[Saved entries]
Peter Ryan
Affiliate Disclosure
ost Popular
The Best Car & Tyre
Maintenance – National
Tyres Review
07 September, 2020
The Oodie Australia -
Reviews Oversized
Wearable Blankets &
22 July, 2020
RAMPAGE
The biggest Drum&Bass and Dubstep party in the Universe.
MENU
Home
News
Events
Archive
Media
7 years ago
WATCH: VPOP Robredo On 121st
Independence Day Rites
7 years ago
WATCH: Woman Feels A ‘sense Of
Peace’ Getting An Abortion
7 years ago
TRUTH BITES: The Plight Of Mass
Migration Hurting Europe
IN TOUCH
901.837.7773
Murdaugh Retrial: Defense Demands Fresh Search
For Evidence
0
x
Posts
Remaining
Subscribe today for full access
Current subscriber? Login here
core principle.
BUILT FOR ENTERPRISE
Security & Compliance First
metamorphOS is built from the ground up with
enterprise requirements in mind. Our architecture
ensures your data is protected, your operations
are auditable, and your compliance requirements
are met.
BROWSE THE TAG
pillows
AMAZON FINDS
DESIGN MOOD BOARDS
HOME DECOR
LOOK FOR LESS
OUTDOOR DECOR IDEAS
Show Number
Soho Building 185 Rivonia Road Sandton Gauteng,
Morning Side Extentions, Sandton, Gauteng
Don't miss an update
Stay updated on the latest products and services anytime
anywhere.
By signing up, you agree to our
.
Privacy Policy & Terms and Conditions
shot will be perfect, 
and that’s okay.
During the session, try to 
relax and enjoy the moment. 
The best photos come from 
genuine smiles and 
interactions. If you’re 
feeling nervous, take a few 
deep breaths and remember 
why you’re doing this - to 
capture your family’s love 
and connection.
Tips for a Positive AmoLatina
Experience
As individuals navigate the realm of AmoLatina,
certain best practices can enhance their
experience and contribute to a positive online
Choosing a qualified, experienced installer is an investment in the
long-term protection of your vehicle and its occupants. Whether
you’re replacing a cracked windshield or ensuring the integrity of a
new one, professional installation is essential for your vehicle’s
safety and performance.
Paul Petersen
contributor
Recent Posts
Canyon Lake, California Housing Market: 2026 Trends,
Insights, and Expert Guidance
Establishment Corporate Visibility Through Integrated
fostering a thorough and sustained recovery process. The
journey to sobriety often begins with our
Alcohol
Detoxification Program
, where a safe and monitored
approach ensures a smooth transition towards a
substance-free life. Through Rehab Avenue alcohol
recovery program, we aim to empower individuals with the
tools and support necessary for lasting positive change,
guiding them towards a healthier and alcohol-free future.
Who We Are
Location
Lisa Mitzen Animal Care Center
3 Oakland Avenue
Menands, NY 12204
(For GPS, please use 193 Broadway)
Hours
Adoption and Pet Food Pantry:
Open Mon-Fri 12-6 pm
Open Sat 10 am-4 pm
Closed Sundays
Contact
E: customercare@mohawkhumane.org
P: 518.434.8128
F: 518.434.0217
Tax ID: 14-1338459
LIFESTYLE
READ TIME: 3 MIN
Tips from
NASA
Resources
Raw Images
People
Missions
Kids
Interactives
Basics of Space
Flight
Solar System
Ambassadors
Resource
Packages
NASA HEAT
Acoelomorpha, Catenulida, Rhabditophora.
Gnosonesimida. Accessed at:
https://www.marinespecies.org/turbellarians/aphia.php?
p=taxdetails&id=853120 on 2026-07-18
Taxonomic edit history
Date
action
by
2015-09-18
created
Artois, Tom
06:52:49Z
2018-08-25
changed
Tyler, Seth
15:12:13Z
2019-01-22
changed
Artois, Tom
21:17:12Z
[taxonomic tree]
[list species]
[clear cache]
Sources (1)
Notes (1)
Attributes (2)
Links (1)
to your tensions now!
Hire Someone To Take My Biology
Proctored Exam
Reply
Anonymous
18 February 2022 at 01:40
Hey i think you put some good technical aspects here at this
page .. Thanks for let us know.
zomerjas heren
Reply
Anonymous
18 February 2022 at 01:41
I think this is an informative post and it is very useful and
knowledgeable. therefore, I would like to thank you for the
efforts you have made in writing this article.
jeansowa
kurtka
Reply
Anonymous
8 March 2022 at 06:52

▶ [ABOUT THIS TASK]:
Output all of the data without altering a single line.

▶ [WRITTEN RESPONSE]:
Peter Ryan
Affiliate Disclosure
ost Popular
The Best Car & Tyre
Maintenance – National
Tyres Review
07 September, 2020
The Oodie Australia -
Reviews Oversized
Wearable Blankets &
22 July, 2020
RAMPAGE
The biggest Drum&Bass and Dubstep party in the Universe.
MENU
Home
News
Events
Archive
Media
7 years ago
WATCH: VPOP Robredo On 121st
Independence Day Rites
7 years ago
WATCH: Woman Feels A ‘sense Of
Peace’ Getting An Abortion
7 years ago
TRUTH BITES: The Plight Of Mass
Migration Hurting Europe
IN TOUCH
901.837.7773
Murdaugh Retrial: Defense Demands Fresh Search
For Evidence
0
x
Posts
Remaining
Subscribe today for full access
Current subscriber? Login here
core principle.
BUILT FOR ENTERPRISE
Security & Compliance First
metamorphOS is built from the ground up with
enterprise requirements in mind. Our architecture
ensures your data is protected, your operations
are auditable, and your compliance requirements
are met.
BROWSE THE TAG
pillows
AMAZON FINDS
DESIGN MOOD BOARDS
HOME DECOR
LOOK FOR LESS
OUTDOOR DECOR IDEAS
Show Number
Soho Building 185 Rivonia Road Sandton Gauteng,
Morning Side Extentions, Sandton, Gauteng
Don't miss an update
Stay updated on the latest products and services anytime
anywhere.
By signing up, you agree to our
.
Privacy Policy & Terms and Conditions
shot will be perfect, 
and that’s okay.
During the session, try to 
relax and enjoy the moment. 
The best photos come from 
genuine smiles and 
interactions. If you’re 
feeling nervous, take a few 
deep breaths and remember 
why you’re doing this - to 
capture your family’s love 
and connection.
Tips for a Positive AmoLatina
Experience
As individuals navigate the realm of AmoLatina,
certain best practices can enhance their
experience and contribute to a positive online
Choosing a qualified, experienced installer is an investment in the
long-term protection of your vehicle and its occupants. Whether
you’re replacing a cracked windshield or ensuring the integrity of a
new one, professional installation is essential for your vehicle’s
safety and performance.
Paul Petersen
contributor
Recent Posts
Canyon Lake, California Housing Market: 2026 Trends,
Insights, and Expert Guidance
Establishment Corporate Visibility Through Integrated
fostering a thorough and sustained recovery process. The
journey to sobriety often begins with our
Alcohol
Detoxification Program
, where a safe and monitored
approach ensures a smooth transition towards a
substance-free life. Through Rehab Avenue alcohol
recovery program, we aim to empower individuals with the
tools and support necessary for lasting positive change,
guiding them towards a healthier and alcohol-free future.
Who We Are
Location
Lisa Mitzen Animal Care Center
3 Oakland Avenue
Menands, NY 12204
(For GPS, please use 193 Broadway)
Hours
Adoption and Pet Food Pantry:
Open Mon-Fri 12-6 pm
Open Sat 10 am-4 pm
Closed Sundays
Contact
E: customercare@mohawkhumane.org
P: 518.434.8128
F: 518.434.0217
Tax ID: 14-1338459
LIFESTYLE
READ TIME: 3 MIN
Tips from
NASA
Resources
Raw Images
People
Missions
Kids
Interactives
Basics of Space
Flight
Solar System
Ambassadors
Resource
Packages
NASA HEAT
Acoelomorpha, Catenulida, Rhabditophora.
Gnosonesimida. Accessed at:
https://www.marinespecies.org/turbellarians/aphia.php?
p=taxdetails&id=853120 on 2026-07-18
Taxonomic edit history
Date
action
by
2015-09-18
created
Artois, Tom
06:52:49Z
2018-08-25
changed
Tyler, Seth
15:12:13Z
2019-01-22
changed
Artois, Tom
21:17:12Z
[taxonomic tree]
[list species]
[clear cache]
Sources (1)
Notes (1)
Attributes (2)
Links (1)
to your tensions now!
Hire Someone To Take My Biology
Proctored Exam
Reply
Anonymous
18 February 2022 at 01:40
Hey i think you put some good technical aspects here at this
page .. Thanks for let us know.
zomerjas heren
Reply
Anonymous
18 February 2022 at 01:41
I think this is an informative post and it is very useful and
knowledgeable. therefore, I would like to thank you for the
efforts you have made in writing this article.
jeansowa
kurtka
Reply
Anonymous
8 March 2022 at 06:52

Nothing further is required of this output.